Mr Khadr said the interrogators themselves had told him this.

He also said that if some prisoners were stubborn but liked by the interrogators, they would be released.

Mr Khadr said he mixed with the other prisoners for about three months.

He got so depressed by his lack of success that he said on one occasion he tried to hang himself. As a result he was moved to the camp's psychiatric block.

For a long time, his pleas to be released fell on deaf ears, he said.

"Their explanation was always that 'you are having a good life, this is just a little while and then you are good... you will have money and everything'.

"That's when I said 'take the money, keep it, just let me go. If you don't in one week I will talk - I will talk to everybody, the ICRC, the Canadians, even the MPs that come to the block'."

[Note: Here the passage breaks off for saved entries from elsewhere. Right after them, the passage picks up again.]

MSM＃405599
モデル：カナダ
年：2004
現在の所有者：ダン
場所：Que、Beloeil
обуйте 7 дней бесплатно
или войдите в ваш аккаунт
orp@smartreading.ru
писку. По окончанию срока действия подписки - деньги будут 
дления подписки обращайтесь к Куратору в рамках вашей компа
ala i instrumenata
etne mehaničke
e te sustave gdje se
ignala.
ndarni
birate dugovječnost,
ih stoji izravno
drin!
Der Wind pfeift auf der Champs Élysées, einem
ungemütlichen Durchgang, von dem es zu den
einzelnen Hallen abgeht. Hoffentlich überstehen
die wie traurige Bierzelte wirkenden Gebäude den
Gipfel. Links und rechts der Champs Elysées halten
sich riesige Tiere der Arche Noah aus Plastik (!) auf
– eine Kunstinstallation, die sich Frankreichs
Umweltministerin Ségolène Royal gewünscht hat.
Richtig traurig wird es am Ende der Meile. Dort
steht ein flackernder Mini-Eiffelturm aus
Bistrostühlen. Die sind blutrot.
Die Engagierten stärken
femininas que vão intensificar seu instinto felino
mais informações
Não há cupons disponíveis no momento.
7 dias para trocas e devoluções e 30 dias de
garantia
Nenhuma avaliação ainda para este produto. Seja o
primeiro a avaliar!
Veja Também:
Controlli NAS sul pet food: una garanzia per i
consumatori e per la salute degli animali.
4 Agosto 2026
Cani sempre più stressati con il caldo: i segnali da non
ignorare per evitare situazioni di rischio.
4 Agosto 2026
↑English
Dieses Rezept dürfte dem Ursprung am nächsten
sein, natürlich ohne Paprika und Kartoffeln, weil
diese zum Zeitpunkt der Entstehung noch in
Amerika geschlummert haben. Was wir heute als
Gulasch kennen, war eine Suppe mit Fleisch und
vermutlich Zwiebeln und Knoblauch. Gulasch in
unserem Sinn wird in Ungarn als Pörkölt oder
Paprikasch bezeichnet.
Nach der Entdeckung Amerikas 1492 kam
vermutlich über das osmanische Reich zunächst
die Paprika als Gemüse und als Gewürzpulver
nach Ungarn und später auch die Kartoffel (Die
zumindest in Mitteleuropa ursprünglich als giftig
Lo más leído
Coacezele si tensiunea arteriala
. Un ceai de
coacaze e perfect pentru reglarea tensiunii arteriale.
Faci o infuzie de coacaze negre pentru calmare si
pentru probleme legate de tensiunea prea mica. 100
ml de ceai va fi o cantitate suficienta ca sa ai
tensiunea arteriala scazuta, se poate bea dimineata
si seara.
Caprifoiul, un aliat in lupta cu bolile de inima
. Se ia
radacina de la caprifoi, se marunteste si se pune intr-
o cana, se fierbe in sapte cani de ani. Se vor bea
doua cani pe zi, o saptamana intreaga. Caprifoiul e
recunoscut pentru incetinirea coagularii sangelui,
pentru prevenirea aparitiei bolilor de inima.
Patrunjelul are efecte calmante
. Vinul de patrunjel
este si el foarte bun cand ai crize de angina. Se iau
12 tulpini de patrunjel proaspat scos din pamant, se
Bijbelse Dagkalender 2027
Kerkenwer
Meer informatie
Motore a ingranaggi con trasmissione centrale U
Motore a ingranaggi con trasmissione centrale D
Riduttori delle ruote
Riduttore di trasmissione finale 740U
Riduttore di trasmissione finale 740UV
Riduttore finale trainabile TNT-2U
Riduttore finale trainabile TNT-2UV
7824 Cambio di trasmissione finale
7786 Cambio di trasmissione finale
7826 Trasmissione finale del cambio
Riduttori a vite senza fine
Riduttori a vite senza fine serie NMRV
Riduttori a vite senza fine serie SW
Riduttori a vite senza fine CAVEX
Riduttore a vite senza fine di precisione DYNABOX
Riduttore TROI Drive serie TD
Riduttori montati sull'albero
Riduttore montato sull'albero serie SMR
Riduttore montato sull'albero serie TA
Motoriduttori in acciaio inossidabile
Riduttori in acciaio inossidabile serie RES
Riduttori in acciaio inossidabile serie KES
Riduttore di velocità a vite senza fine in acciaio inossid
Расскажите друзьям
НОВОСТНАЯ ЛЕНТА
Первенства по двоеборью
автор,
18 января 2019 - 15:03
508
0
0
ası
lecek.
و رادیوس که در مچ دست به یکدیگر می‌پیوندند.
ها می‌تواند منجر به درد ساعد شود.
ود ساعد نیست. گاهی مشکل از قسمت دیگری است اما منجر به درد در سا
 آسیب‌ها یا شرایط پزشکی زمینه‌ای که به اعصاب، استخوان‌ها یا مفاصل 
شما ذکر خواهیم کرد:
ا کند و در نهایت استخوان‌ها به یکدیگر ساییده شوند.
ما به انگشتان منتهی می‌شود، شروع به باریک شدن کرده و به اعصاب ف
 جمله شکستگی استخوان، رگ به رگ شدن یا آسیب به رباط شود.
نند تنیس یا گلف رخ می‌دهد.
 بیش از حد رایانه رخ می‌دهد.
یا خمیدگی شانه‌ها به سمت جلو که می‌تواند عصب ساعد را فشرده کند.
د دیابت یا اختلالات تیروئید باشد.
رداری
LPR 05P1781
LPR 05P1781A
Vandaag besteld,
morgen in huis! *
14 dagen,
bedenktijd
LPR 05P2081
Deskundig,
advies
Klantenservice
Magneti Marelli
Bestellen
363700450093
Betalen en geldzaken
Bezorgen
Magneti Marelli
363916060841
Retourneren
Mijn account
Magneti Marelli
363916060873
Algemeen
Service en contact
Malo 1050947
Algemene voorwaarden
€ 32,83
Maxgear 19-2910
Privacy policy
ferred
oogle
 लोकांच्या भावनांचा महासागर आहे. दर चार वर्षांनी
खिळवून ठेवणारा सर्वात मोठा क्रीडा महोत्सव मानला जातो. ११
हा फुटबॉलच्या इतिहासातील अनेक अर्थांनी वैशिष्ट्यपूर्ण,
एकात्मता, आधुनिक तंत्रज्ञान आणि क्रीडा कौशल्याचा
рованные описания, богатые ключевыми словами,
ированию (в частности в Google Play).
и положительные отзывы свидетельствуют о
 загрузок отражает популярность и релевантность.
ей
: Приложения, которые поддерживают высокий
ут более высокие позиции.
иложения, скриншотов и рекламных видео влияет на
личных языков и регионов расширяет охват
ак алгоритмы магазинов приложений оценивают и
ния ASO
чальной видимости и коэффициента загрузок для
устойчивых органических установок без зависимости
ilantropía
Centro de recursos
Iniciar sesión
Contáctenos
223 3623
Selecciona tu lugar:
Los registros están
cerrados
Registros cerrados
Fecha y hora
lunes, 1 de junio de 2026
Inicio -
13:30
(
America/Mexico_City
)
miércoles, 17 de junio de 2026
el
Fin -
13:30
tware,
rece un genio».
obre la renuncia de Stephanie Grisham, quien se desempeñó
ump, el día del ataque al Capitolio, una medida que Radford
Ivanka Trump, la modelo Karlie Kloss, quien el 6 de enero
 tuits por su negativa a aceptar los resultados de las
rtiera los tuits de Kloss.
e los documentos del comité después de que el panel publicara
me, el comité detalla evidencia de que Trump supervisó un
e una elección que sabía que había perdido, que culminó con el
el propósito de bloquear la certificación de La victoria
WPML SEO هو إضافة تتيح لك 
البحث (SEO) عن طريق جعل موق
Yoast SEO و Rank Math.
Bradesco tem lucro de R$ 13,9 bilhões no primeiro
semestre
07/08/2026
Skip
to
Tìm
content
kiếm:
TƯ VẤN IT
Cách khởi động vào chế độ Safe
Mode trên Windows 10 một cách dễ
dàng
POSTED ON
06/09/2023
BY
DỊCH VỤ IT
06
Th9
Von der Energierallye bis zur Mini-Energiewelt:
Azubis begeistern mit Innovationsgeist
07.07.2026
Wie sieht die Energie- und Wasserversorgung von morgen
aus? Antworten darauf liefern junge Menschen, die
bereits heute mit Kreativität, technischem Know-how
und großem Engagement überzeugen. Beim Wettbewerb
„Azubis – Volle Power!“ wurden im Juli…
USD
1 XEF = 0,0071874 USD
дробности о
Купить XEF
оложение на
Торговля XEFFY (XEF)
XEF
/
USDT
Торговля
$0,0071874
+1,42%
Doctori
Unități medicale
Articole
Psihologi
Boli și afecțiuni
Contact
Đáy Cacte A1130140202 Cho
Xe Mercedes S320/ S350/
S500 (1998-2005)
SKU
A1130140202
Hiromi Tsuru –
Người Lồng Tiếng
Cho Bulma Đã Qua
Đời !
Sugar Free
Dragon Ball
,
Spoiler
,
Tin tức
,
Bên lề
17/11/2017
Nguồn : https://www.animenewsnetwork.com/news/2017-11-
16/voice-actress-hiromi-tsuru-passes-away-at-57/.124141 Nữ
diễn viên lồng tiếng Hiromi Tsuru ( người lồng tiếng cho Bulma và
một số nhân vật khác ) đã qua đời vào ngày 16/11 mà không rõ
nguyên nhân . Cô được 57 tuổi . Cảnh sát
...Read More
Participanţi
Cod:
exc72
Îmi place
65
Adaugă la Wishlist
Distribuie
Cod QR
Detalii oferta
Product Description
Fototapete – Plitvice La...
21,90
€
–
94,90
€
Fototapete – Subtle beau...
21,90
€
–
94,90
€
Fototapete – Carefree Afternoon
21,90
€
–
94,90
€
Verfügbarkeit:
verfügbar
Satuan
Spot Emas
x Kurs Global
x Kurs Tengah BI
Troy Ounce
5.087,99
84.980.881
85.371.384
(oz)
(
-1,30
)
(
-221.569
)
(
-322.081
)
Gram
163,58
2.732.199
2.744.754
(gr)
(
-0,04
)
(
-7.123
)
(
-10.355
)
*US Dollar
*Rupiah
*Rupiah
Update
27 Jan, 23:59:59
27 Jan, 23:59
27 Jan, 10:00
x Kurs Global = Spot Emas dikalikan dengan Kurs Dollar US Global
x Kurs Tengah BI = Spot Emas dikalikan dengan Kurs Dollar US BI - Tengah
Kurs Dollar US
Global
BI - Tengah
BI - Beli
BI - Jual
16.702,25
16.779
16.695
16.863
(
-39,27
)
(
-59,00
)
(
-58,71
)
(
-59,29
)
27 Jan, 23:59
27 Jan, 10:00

Even so, he claims, the CIA promised he would be paid $3,000 for every month he worked undetected, plus a $5,000 bonus - but he was revealing his story because he had still not been paid anything.

Mr Khadr's Egyptian-Canadian father, Ahmed Said, is thought to have been a senior member of al-Qaeda, who, in the 1980s, moved his family to Pakistan, then Afghanistan. Mr Khadr has said he personally knew al-Qaeda head Osama bin Laden.

He also said his father, who is now dead, described him as a "cancer" as he asked too many questions.

Mr Khadr said he was horrified by the events of 11 September 2001, but was told by his father the people who died were "collateral damage."

He told the Outlook programme that although he was "worried" about reprisals from either the Americans or al-Qaeda, he did not feel in undue danger.

"I believe in God, I believe in Allah very much.

"I believe nothing will happen to me except what is written for me."